Mario Draghi, the head of the European Central Bank, has been attacked by a protester during his press conference on Wednesday.
A woman jumped in front of Mr Draghi at the start of his interest rate press conference on Wednesday, yelling: “End ECB dictatorship”.
The woman, who has not been named, dropped a shower of papers over the ECB president, who was forced to avoid the flurry. No-one was hurt and Mr Draghi was seen smiling after the incident occurred.
It came as the European Central Bank held its key interest rates steady as expected at its policy meeting on Wednesday, as signs multiply that its monetary medicine is slowly beginning to work.
The ECB’s governing council, meeting a day earlier than usual because of the meetings of the World Bank and International Monetary Fund at the weekend, voted to hold the benchmark “refi” refinancing rate steady at its current all-time low of 0.05 percent.
The two other key rates – on the deposit and marginal lending facilities – were also unchanged at -0.2 percent and +0.3 percent, respectively.
ECB chief Mario Draghi was expected to explain the reasoning behind the decision at his usual post-meeting news conference.

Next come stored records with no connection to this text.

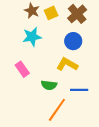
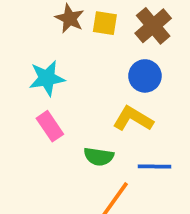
yellow square: (51, 13) -> (105, 23), turned 32
cyan star: (32, 37) -> (47, 78), moved

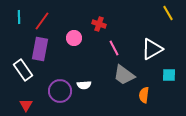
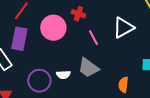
pink circle: (74, 38) -> (53, 28), size x1.6
white triangle: (152, 49) -> (123, 28), moved
gray trapezoid: (124, 75) -> (88, 68), moved

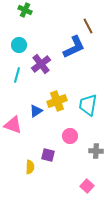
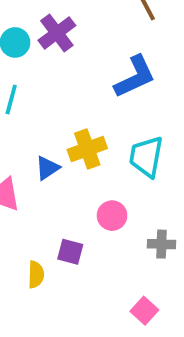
blue L-shape: (74, 47) -> (135, 77), moved
purple cross: (41, 64) -> (57, 33), moved

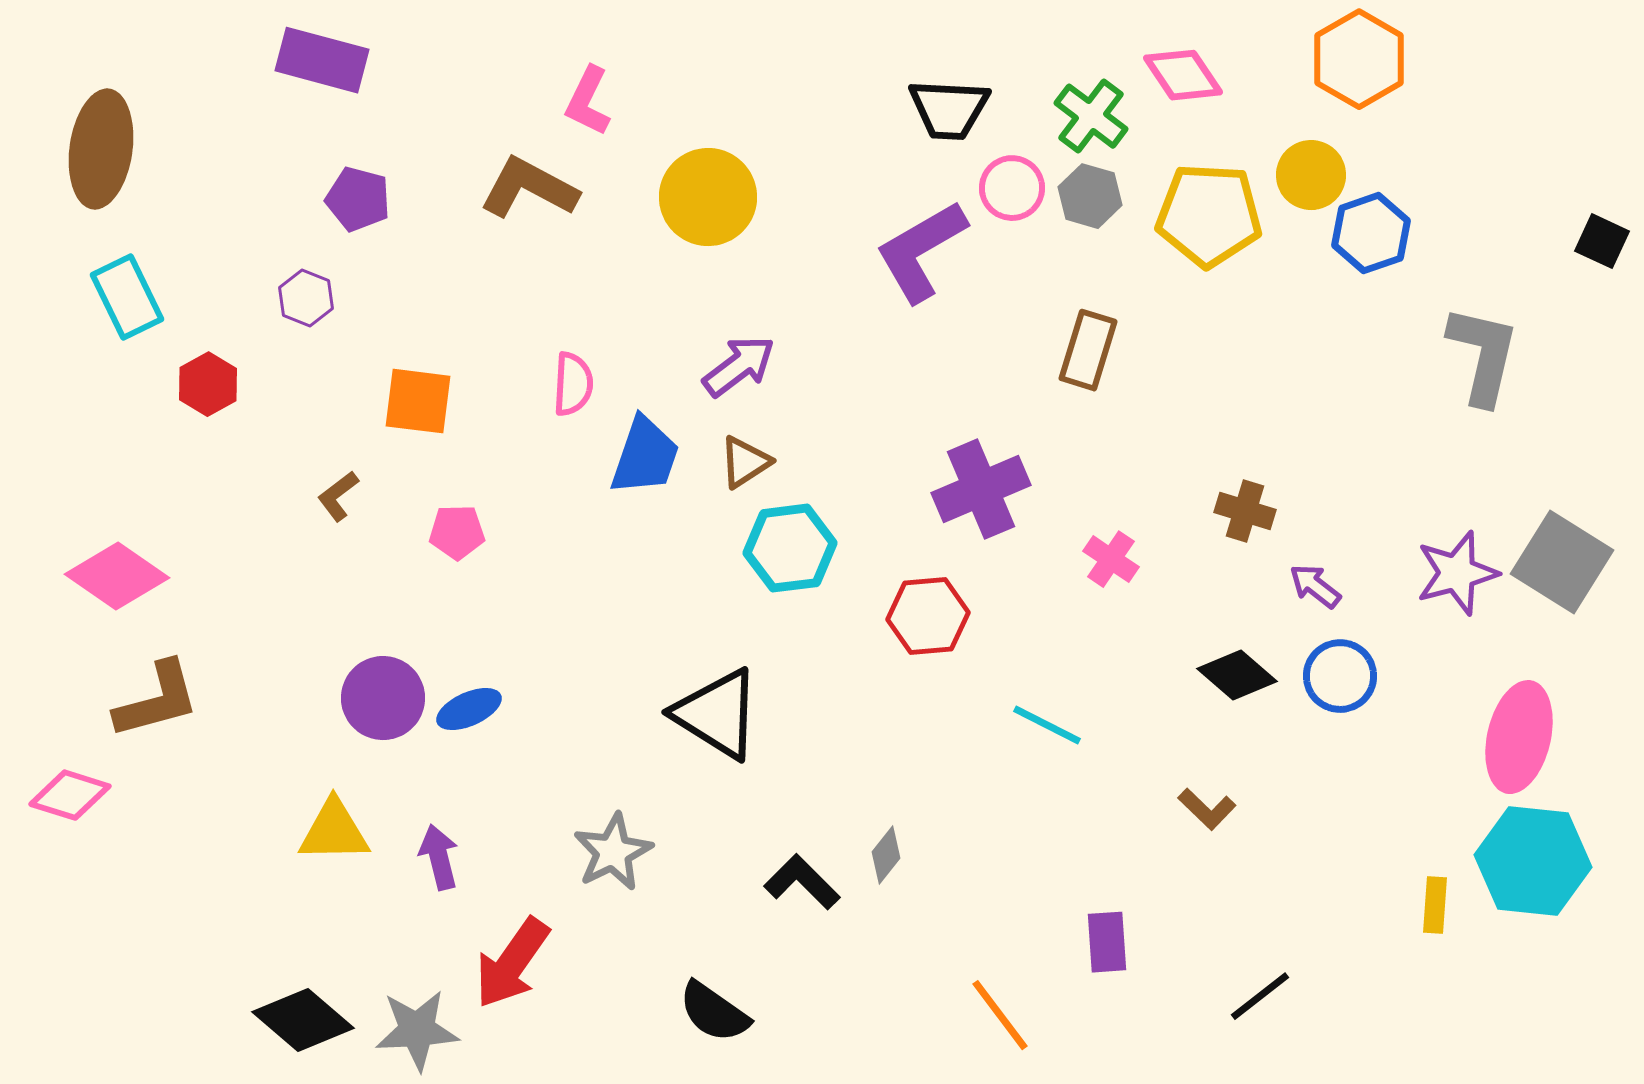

But analysts said he was unlikely to announce any new changes in policy, but will underline instead the positive effects of a raft of different policy measures recently, including a contested sovereign bond purchase programme launched last month.
And he will be at pains to emphasise that there are no plans to “taper” the measures any time soon, analysts said.

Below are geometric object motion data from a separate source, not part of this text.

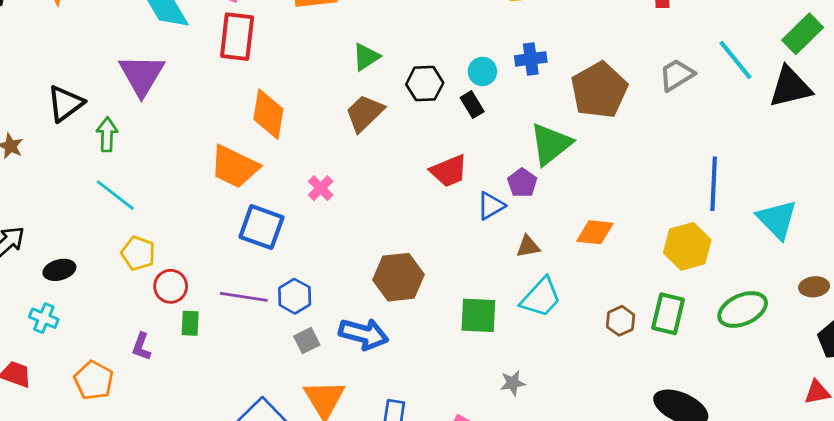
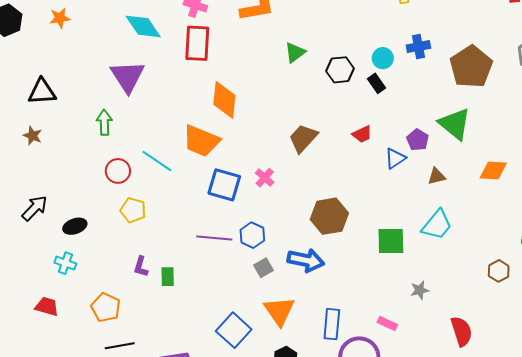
black triangle: (65, 103) -> (42, 92), moved, turned 36
brown trapezoid: (365, 113) -> (303, 138), moved
green triangle: (551, 144) -> (455, 124), moved, turned -39
red trapezoid: (449, 171) -> (362, 134), size x0.7
pink cross: (321, 188) -> (265, 178), moved
cyan line: (115, 195) -> (157, 161), moved
orange diamond: (595, 232) -> (493, 171), moved
brown triangle: (528, 246) -> (436, 176), moved
red circle: (171, 286) -> (118, 171), moved
brown hexagon: (621, 321) -> (499, 271), moved
green rectangle: (190, 323) -> (168, 277), moved
purple L-shape: (141, 347) -> (141, 267), moved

“After leaving interest rates on hold today, the ECB is likely to dampen speculation that its quantitative easing programme may not be implemented in full,” said Capital Economics economist Jessica Hinds.
Quantitative easing or QE is a massive 1.1-trillion-euro ($1.2 trillion) sovereign bond purchase scheme aimed at bringing area-wide inflation back up to levels consistent with healthy economic growth.
Under the programme, the ECB aims to buy 60 billion euros of bonds per month until September 2016.
The scheme has its critics, not least the head of the German central bank or Bundesbank, Jens Weidmann, who fear it will lessen pressure on governments to get their economies and finances in order.
Opponents are likely to argue for an early roll-back of the programme as the eurozone recovery picks up speed.
But Hinds at Capital Economics said she expected Draghi to quash such arguments.
“Draghi is likely to express satisfaction that the ECB met its target of 60 billion euros of asset purchases in March. And he will almost certainly point to the positive impact on the economy, such as the continued low level of the euro and the recent improvement in both the business surveys and the hard data, while playing down fears that it will cause asset price bubbles to develop,” the expert said.
However, she expected Draghi to downplay recent comments by some members of the ECB’s governing council who suggested that all the positive data mean that the ECB will not need to fulfil its promise to buy 1.1 trillion of assets by September 2016.
In the minutes of the last meeting, the governing council argued that full implementation of QE would be required to achieve the recovery in economic growth and inflation envisaged by the ECB, Hinds pointed out.
“We continue to think that even with QE, eurozone growth will be too slow to make significant inroads into the spare capacity in the economy and eradicate the threat of deflation. Accordingly, we think additional monetary policy support may be needed beyond September 2016,” Hinds said.
At the news conference, Draghi was also likely to face questions about Greece and whether the ECB will continue to allow a steady increase in emergency liquidity for the Greek banking sector, analysts said.